Stored records:
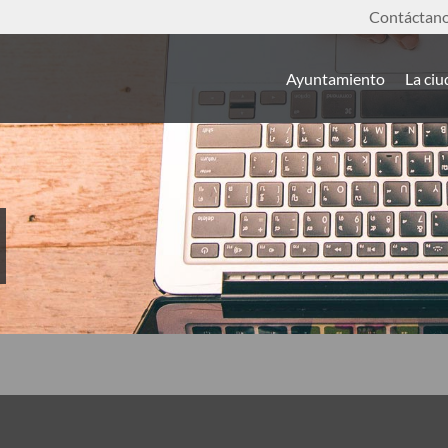
Contáctan
Ayuntamiento
La ci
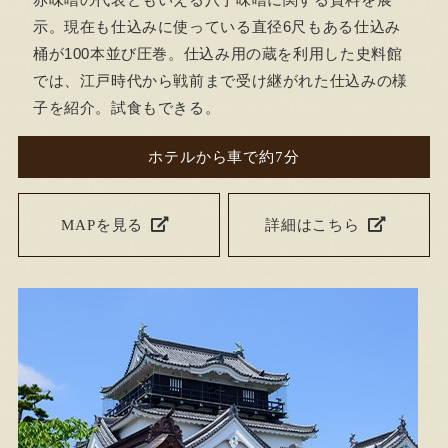
示。現在も仕込みに使っている直径6尺もある仕込み
桶が100本並び圧巻。仕込み用の蔵を利用した史料館
では、江戸時代から戦前まで受け継がれた仕込みの様
子を紹介。試食もできる。
ホテルから車で約7分
MAPを見る
詳細はこちら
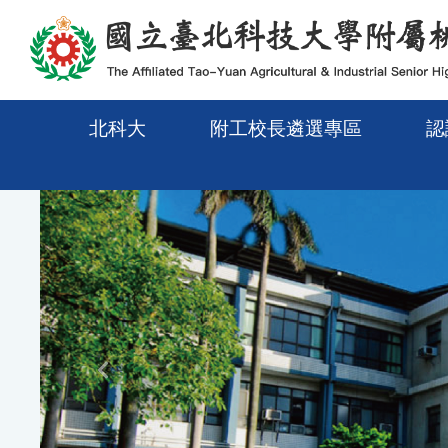
移至網頁之主要內容區位置
北科大
附工校長遴選專區
認
Previous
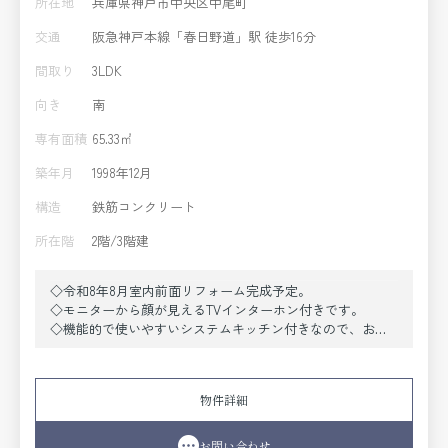
所在地
兵庫県神戸市中央区中尾町
交通
阪急神戸本線「春日野道」駅 徒歩16分
間取り
3LDK
向き
南
専有面積
65.33㎡
築年月
1998年12月
構造
鉄筋コンクリート
所在階
2階/3階建
◇令和8年8月室内前面リフォーム完成予定。
◇モニターから顔が見えるTVインターホン付きです。
◇機能的で使いやすいシステムキッチン付きなので、お料
理を楽しめます。
◇お洒落が好きな方にお薦めなウォークインクロゼットで
す。
物件詳細
お問い合わせ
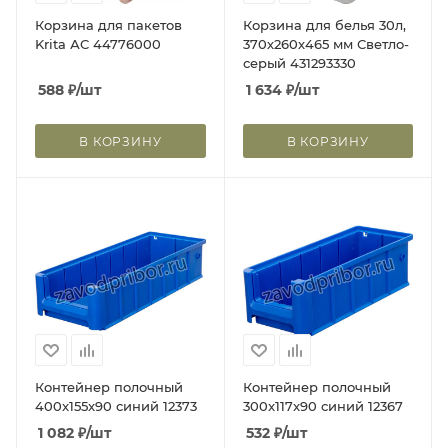
Корзина для пакетов
Корзина для белья 30л,
Krita АС 44776000
370х260х465 мм Светло-
серый 431293330
588
₽
/шт
1 634
₽
/шт
В КОРЗИНУ
В КОРЗИНУ
Контейнер полочный
Контейнер полочный
400x155x90 синий 12373
300x117x90 синий 12367
1 082
₽
/шт
532
₽
/шт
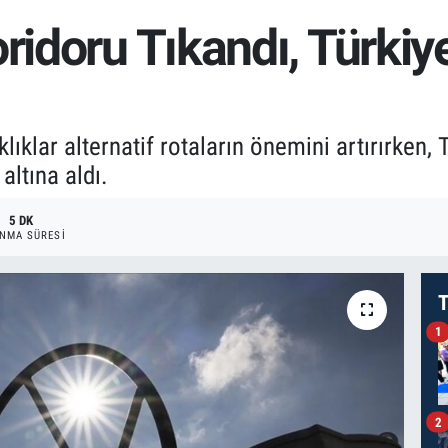
oridoru Tıkandı, Türki
lar alternatif rotaların önemini artırırken, Tü
altına aldı.
5 DK
NMA SÜRESI
T
1
2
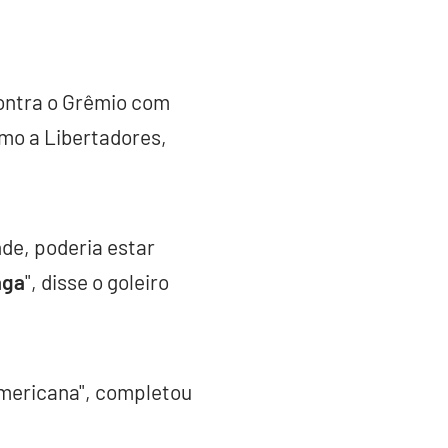
contra o Grêmio com
omo a Libertadores,
nde, poderia estar
aga
", disse o goleiro
Americana", completou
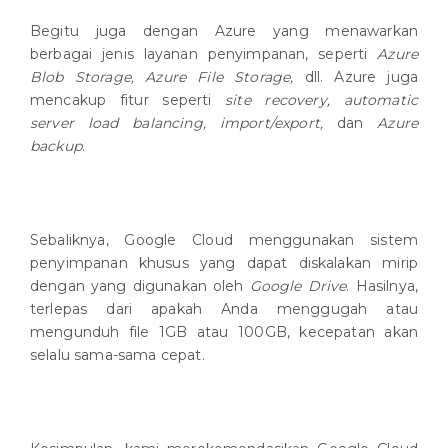
Begitu juga dengan Azure yang menawarkan
berbagai jenis layanan penyimpanan, seperti
Azure
Blob Storage, Azure File Storage,
dll. Azure juga
mencakup fitur seperti
site recovery, automatic
server load balancing, import/export,
dan
Azure
backup
.
Sebaliknya, Google Cloud menggunakan sistem
penyimpanan khusus yang dapat diskalakan mirip
dengan yang digunakan oleh
Google Drive
. Hasilnya,
terlepas dari apakah Anda menggugah atau
mengunduh file 1GB atau 100GB, kecepatan akan
selalu sama-sama cepat.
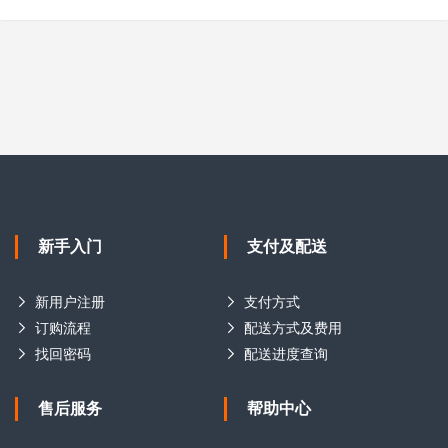
新手入门
支付及配送
新用户注册
支付方式
订购流程
配送方式及费用
找回密码
配送进度查询
售后服务
帮助中心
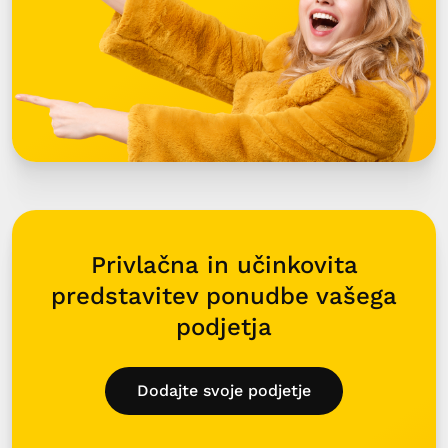
Privlačna in učinkovita
predstavitev ponudbe vašega
podjetja
Dodajte svoje podjetje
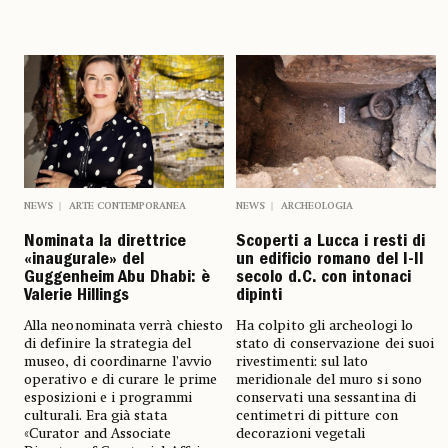
NEWS
ARTE CONTEMPORANEA
NEWS
ARCHEOLOGIA
Nominata la direttrice
Scoperti a Lucca i resti di
«inaugurale» del
un edificio romano del I-II
Guggenheim Abu Dhabi: è
secolo d.C. con intonaci
Valerie Hillings
dipinti
Alla neonominata verrà chiesto
Ha colpito gli archeologi lo
di definire la strategia del
stato di conservazione dei suoi
museo, di coordinarne l’avvio
rivestimenti: sul lato
operativo e di curare le prime
meridionale del muro si sono
esposizioni e i programmi
conservati una sessantina di
culturali. Era già stata
centimetri di pitture con
«Curator and Associate
decorazioni vegetali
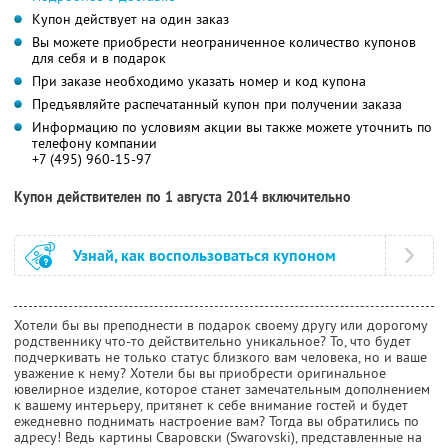
Купон действует на один заказ
Вы можете приобрести неограниченное количество купонов
для себя и в подарок
При заказе необходимо указать номер и код купона
Предъявляйте распечатанный купон при получении заказа
Информацию по условиям акции вы также можете уточнить по
телефону компании
+7 (495) 960-15-97
Купон действителен по 1 августа 2014 включительно
Узнай, как воспользоваться купоном
Хотели бы вы преподнести в подарок своему другу или дорогому
родственнику что-то действительно уникальное? То, что будет
подчеркивать не только статус близкого вам человека, но и ваше
уважение к нему? Хотели бы вы приобрести оригинальное
ювелирное изделие, которое станет замечательным дополнением
к вашему интерьеру, притянет к себе внимание гостей и будет
ежедневно поднимать настроение вам? Тогда вы обратились по
адресу! Ведь картины Сваровски (Swarovski), представленные на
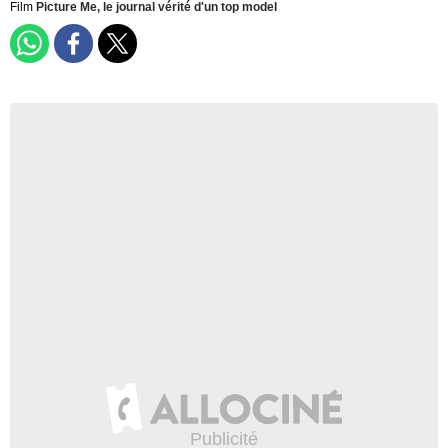
Film
Picture Me, le journal vérité d'un top model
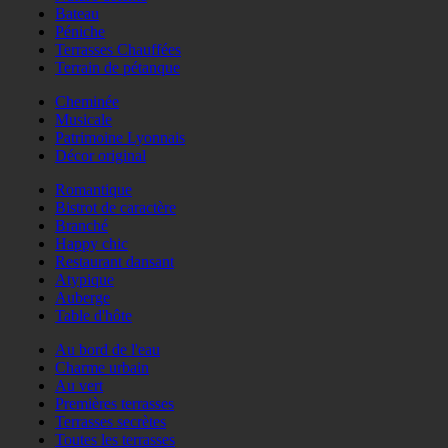
Bateau
Péniche
Terrasses Chauffées
Terrain de pétanque
Cheminée
Musicale
Patrimoine Lyonnais
Décor original
Romantique
Bistrot de caractère
Branché
Happy chic
Restaurant dansant
Atypique
Auberge
Table d'hôte
Au bord de l'eau
Charme urbain
Au vert
Premières terrasses
Terrasses secrètes
Toutes les terrasses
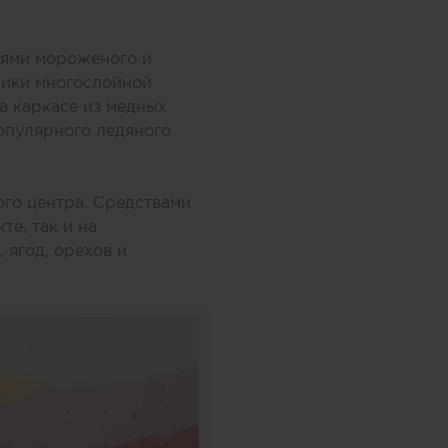
оями мороженого и
ники многослойной
а каркасе из медных
опулярного ледяного
ого центра. Средствами
те, так и на
 ягод, орехов и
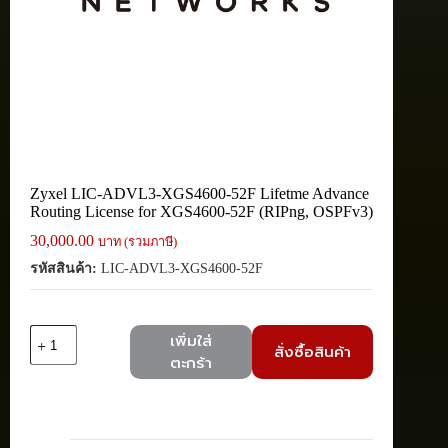
Zyxel LIC-ADVL3-XGS4600-52F Lifetme Advance
Routing License for XGS4600-52F (RIPng, OSPFv3)
30,000.00
บาท (รวมภาษี)
รหัสสินค้า:
LIC-ADVL3-XGS4600-52F
จำนวน
เพิ่มใส่
สั่งซื้อสินค้า
Zyxel
ตะกร้า
LIC-
ADVL3-
XGS4600-
52F
Lifetme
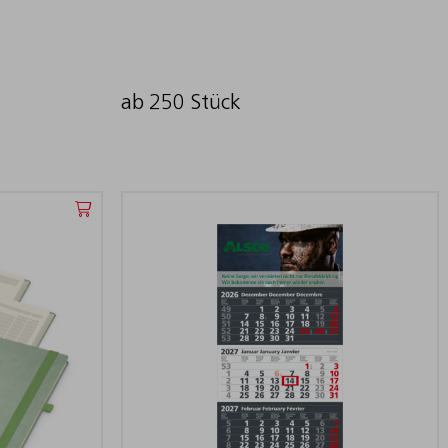
ab 250 Stück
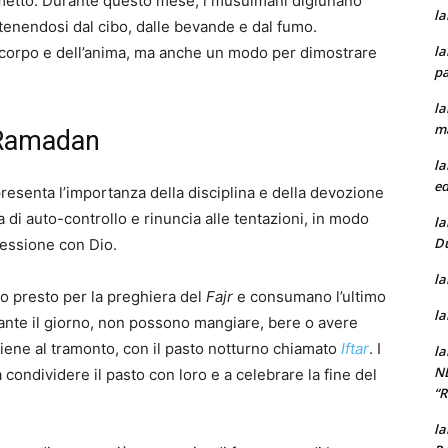
ometto. Durante questo mese, i musulmani digiunano
la
astenendosi dal cibo, dalle bevande e dal fumo.
la
 corpo e dell’anima, ma anche un modo per dimostrare
pa
la
m
l Ramadan
la
ed
resenta l’importanza della disciplina e della devozione
a di auto-controllo e rinuncia alle tentazioni, in modo
la
D
nessione con Dio.
la
o presto per la preghiera del
Fajr
e consumano l’ultimo
la
ante il giorno, non possono mangiare, bere o avere
vviene al tramonto, con il pasto notturno chiamato
Iftar
. I
la
N
condividere il pasto con loro e a celebrare la fine del
“
la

TASK DETAILS: Please reproduce the entries above exactly, omitting every picture.

RESULT FOR THIS TASK:
Contáctan
Ayuntamiento
La ci
示。現在も仕込みに使っている直径6尺もある仕込み
桶が100本並び圧巻。仕込み用の蔵を利用した史料館
では、江戸時代から戦前まで受け継がれた仕込みの様
子を紹介。試食もできる。
ホテルから車で約7分
MAPを見る
詳細はこちら
移至網頁之主要內容區位置
北科大
附工校長遴選專區
認
Previous
所在地
兵庫県神戸市中央区中尾町
交通
阪急神戸本線「春日野道」駅 徒歩16分
間取り
3LDK
向き
南
専有面積
65.33㎡
築年月
1998年12月
構造
鉄筋コンクリート
所在階
2階/3階建
◇令和8年8月室内前面リフォーム完成予定。
◇モニターから顔が見えるTVインターホン付きです。
◇機能的で使いやすいシステムキッチン付きなので、お料
理を楽しめます。
◇お洒落が好きな方にお薦めなウォークインクロゼットで
す。
物件詳細
お問い合わせ
Корзина для пакетов
Корзина для белья 30л,
Krita АС 44776000
370х260х465 мм Светло-
серый 431293330
588
₽
/шт
1 634
₽
/шт
В КОРЗИНУ
В КОРЗИНУ
Контейнер полочный
Контейнер полочный
400x155x90 синий 12373
300x117x90 синий 12367
1 082
₽
/шт
532
₽
/шт
oridoru Tıkandı, Türki
lar alternatif rotaların önemini artırırken, Tü
altına aldı.
5 DK
NMA SÜRESI
T
1
2
contra o Grêmio com
omo a Libertadores,
nde, poderia estar
aga
", disse o goleiro
Americana", completou
Begitu juga dengan Azure yang menawarkan
berbagai jenis layanan penyimpanan, seperti
Azure
Blob Storage, Azure File Storage,
dll. Azure juga
mencakup fitur seperti
site recovery, automatic
server load balancing, import/export,
dan
Azure
backup
.
Sebaliknya, Google Cloud menggunakan sistem
penyimpanan khusus yang dapat diskalakan mirip
dengan yang digunakan oleh
Google Drive
. Hasilnya,
terlepas dari apakah Anda menggugah atau
mengunduh file 1GB atau 100GB, kecepatan akan
selalu sama-sama cepat.
新手入门
支付及配送
新用户注册
支付方式
订购流程
配送方式及费用
找回密码
配送进度查询
售后服务
帮助中心
Privlačna in učinkovita
predstavitev ponudbe vašega
podjetja
Dodajte svoje podjetje
NEWS
ARTE CONTEMPORANEA
NEWS
ARCHEOLOGIA
Nominata la direttrice
Scoperti a Lucca i resti di
«inaugurale» del
un edificio romano del I-II
Guggenheim Abu Dhabi: è
secolo d.C. con intonaci
Valerie Hillings
dipinti
Alla neonominata verrà chiesto
Ha colpito gli archeologi lo
di definire la strategia del
stato di conservazione dei suoi
museo, di coordinarne l’avvio
rivestimenti: sul lato
operativo e di curare le prime
meridionale del muro si sono
esposizioni e i programmi
conservati una sessantina di
culturali. Era già stata
centimetri di pitture con
«Curator and Associate
decorazioni vegetali
Купон действует на один заказ
Вы можете приобрести неограниченное количество купонов
для себя и в подарок
При заказе необходимо указать номер и код купона
Предъявляйте распечатанный купон при получении заказа
Информацию по условиям акции вы также можете уточнить по
телефону компании
+7 (495) 960-15-97
Купон действителен по 1 августа 2014 включительно
Узнай, как воспользоваться купоном
Хотели бы вы преподнести в подарок своему другу или дорогому
родственнику что-то действительно уникальное? То, что будет
подчеркивать не только статус близкого вам человека, но и ваше
уважение к нему? Хотели бы вы приобрести оригинальное
ювелирное изделие, которое станет замечательным дополнением
к вашему интерьеру, притянет к себе внимание гостей и будет
ежедневно поднимать настроение вам? Тогда вы обратились по
адресу! Ведь картины Сваровски (Swarovski), представленные на
Film
Picture Me, le journal vérité d'un top model
Bateau
Péniche
Terrasses Chauffées
Terrain de pétanque
Cheminée
Musicale
Patrimoine Lyonnais
Décor original
Romantique
Bistrot de caractère
Branché
Happy chic
Restaurant dansant
Atypique
Auberge
Table d'hôte
Au bord de l'eau
Charme urbain
Au vert
Premières terrasses
Terrasses secrètes
Toutes les terrasses
оями мороженого и
ники многослойной
а каркасе из медных
опулярного ледяного
ого центра. Средствами
те, так и на
 ягод, орехов и
Zyxel LIC-ADVL3-XGS4600-52F Lifetme Advance
Routing License for XGS4600-52F (RIPng, OSPFv3)
30,000.00
บาท (รวมภาษี)
รหัสสินค้า:
LIC-ADVL3-XGS4600-52F
จำนวน
เพิ่มใส่
สั่งซื้อสินค้า
Zyxel
ตะกร้า
LIC-
ADVL3-
XGS4600-
52F
Lifetme
ab 250 Stück
ometto. Durante questo mese, i musulmani digiunano
la
astenendosi dal cibo, dalle bevande e dal fumo.
la
 corpo e dell’anima, ma anche un modo per dimostrare
pa
la
m
l Ramadan
la
ed
resenta l’importanza della disciplina e della devozione
a di auto-controllo e rinuncia alle tentazioni, in modo
la
D
nessione con Dio.
la
o presto per la preghiera del
Fajr
e consumano l’ultimo
la
ante il giorno, non possono mangiare, bere o avere
vviene al tramonto, con il pasto notturno chiamato
Iftar
. I
la
N
condividere il pasto con loro e a celebrare la fine del
“
la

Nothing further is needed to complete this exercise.